簡単無線LAN接続設定機能が進化 ブラウザのみで設定できる「AOSS 2」に
WZR-D1100Hは「AOSS2」と呼ぶ無線LAN接続設定を容易に行える工夫も新たに設けている。これまでAOSSとして携帯ゲーム機などにも採用されてきた機能だが、AOSS2では、スマートフォン・タブレット単体で(PCや専用アプリを使わず)設定できるよう進化を遂げた。すでにPCで無線LANを普通に使ってきた人はまだしも、スマートフォンやタブレットのみを使う人、あるいは今回のようにAV機器用としても導入したいと想定する人にとって“よく分からない”初回の手順を、悩まず導入できるよう工夫したのがポイントだ。
初回に用意するのは本体(親機)とスマートデバイスだけ。本体の「AOSS」ボタンを長押しすると、無線LANアクセスポイント(SSID)一覧に「!AOSS」ではじまるセキュリティ設定なしの(選ぶだけで接続できる)仮のSSID(初回の設定時のみ利用する一時的なSSID)がみつかる。
仮SSIDに接続後、ブラウザを起動すると自動的に本機のWeb設定ツール画面が表示される。この画面でWZR-D1100Hの底面にあるセットアップカードに記載されている任意の3ケタの数字「AOSS2キー」を入力するだけで基本作業は終わり。Web設定ツールがインターネット回線種別やDHCPサーバの有無などを自動判別し、iOS機器は設定済みプロファイルが(Android機器は設定用アプリ)が生成される。
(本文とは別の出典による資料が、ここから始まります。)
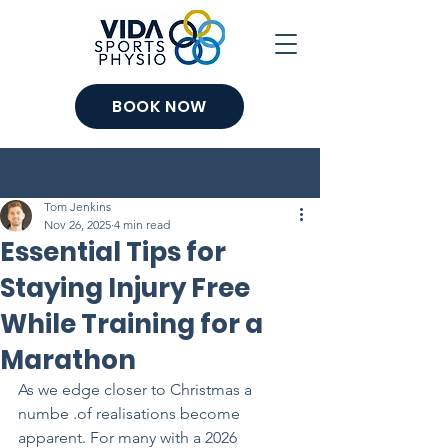
BOOK NOW
Post
Tom Jenkins
Nov 26, 2025
4 min read
Essential Tips for
Staying Injury Free
While Training for a
Marathon
As we edge closer to Christmas a 
numbe .of realisations become 
apparent. For many with a 2026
こちらをタップしてインストールすれば設定が完了するという流れだ。
こちら、これまでの無線LAN機器で必要としていた長い文字列の入力、あるいはソフトウェアCDやApp Storeなどから接続アプリインストールなども不要で、ほとんどの機器に標準搭載されているブラウザで作業すればOKとする点が“はじめの一歩”としてとても簡単だ。
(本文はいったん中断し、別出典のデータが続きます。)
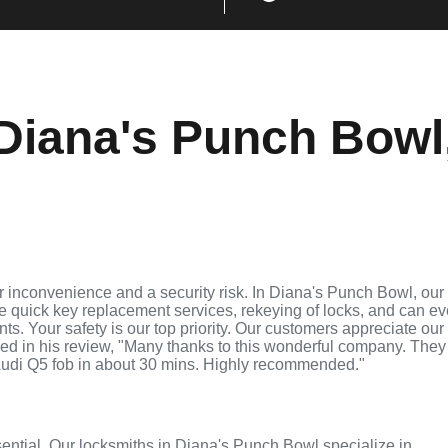
Diana's Punch Bowl
 inconvenience and a security risk. In Diana's Punch Bowl, our
de quick key replacement services, rekeying of locks, and can e
ts. Your safety is our top priority. Our customers appreciate our
ed in his review, "Many thanks to this wonderful company. They
udi Q5 fob in about 30 mins. Highly recommended."
ssential. Our locksmiths in Diana's Punch Bowl specialize in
WZR-D1100Hは、802.11n対応無線LANルータとしてほぼ全部入りとする機能のプラスαとして、次世代無線LAN規格と目される802.11acの技術の一部を取り入れ、国内では最速スペックとなる最大600Mbpsでの無線LAN通信をサポートするのが特長だ。2012年11月現在、802.11acはIEEE承認待ちおよび国内での総務省認可待ち状態であり、最大600Mbpsでの無線通信は親機WZR-D1100Hと子機WLI-H4-D600間の通信のみに限られる。PCのみで使うなら少しばかり先取りしすぎており、2013年以降にはより高速化した機器が登場するであろうことを考えても、“802.11ac技術”の利用範囲はまださほど広くない。
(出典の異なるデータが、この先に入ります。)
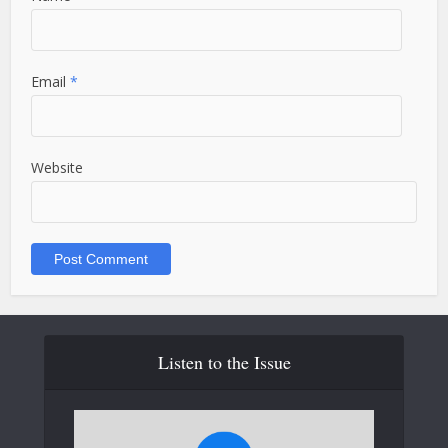
Email
*
Website
Listen to the Issue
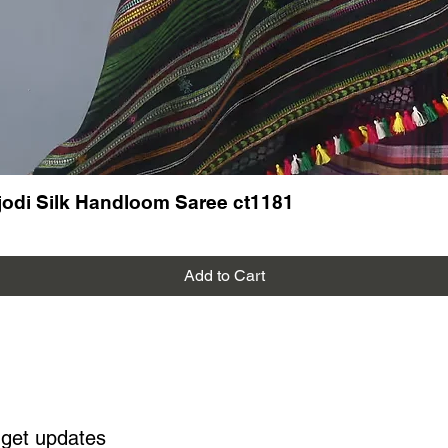
odi Silk Handloom Saree ct1181
Add to Cart
 get updates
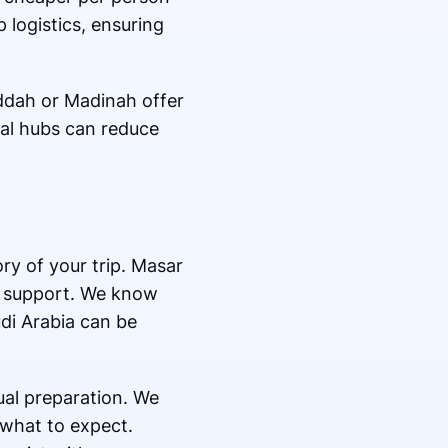
 logistics, ensuring
Jeddah or Madinah offer
al hubs can reduce
ory of your trip. Masar
er support. We know
udi Arabia can be
ual preparation. We
 what to expect.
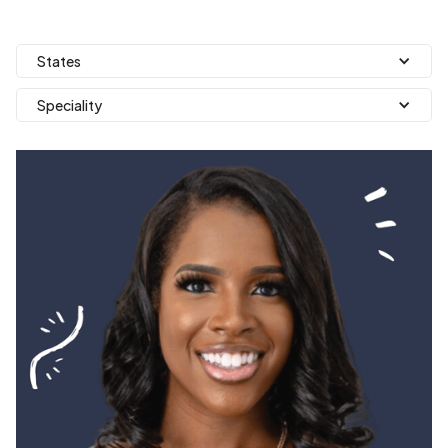
States
Speciality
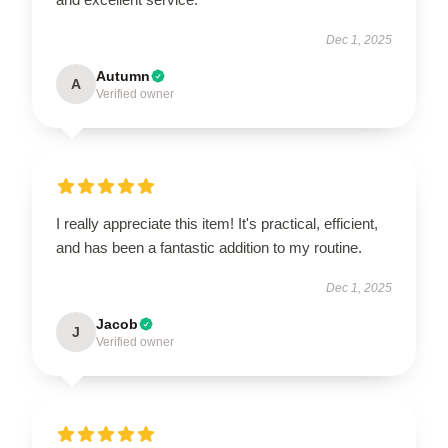
Dec 1, 2025
Autumn
A
Verified owner
I really appreciate this item! It's practical, efficient,
and has been a fantastic addition to my routine.
Dec 1, 2025
Jacob
J
Verified owner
ただ、ネットワーク対応AV機器やスマートデバイスとの親和性は現時点ですでに高い。WLI-H4-D600のイーサネットコンバータ機能でリビングルームにあるネットワーク対応AV機器をまとめて無線LAN化し、床をはい、とぐろを巻いていたこれまでのLANケーブルはスッキリきれいに排除。さらにその無線区間を「ほかより高速」にできる安心感が得られるのはポイントが高い。本機の導入により、その利便性はかなり高まることだろう。
簡単接続設定機能の利便性を生かした自宅・家族のWi-Fi対応を行いつつ、「より高速」をテーマにネットワーク対応AV機器の無線LAN化+ネットワーク再生環境の構築を計画する層に現在は数少ない選択肢となる、万能な高機能無線LANルータ+イーサネットコンバータだ。nasneやBlu-rayレコーダーを導入するなら、本機をセット購入することもお勧めしたい。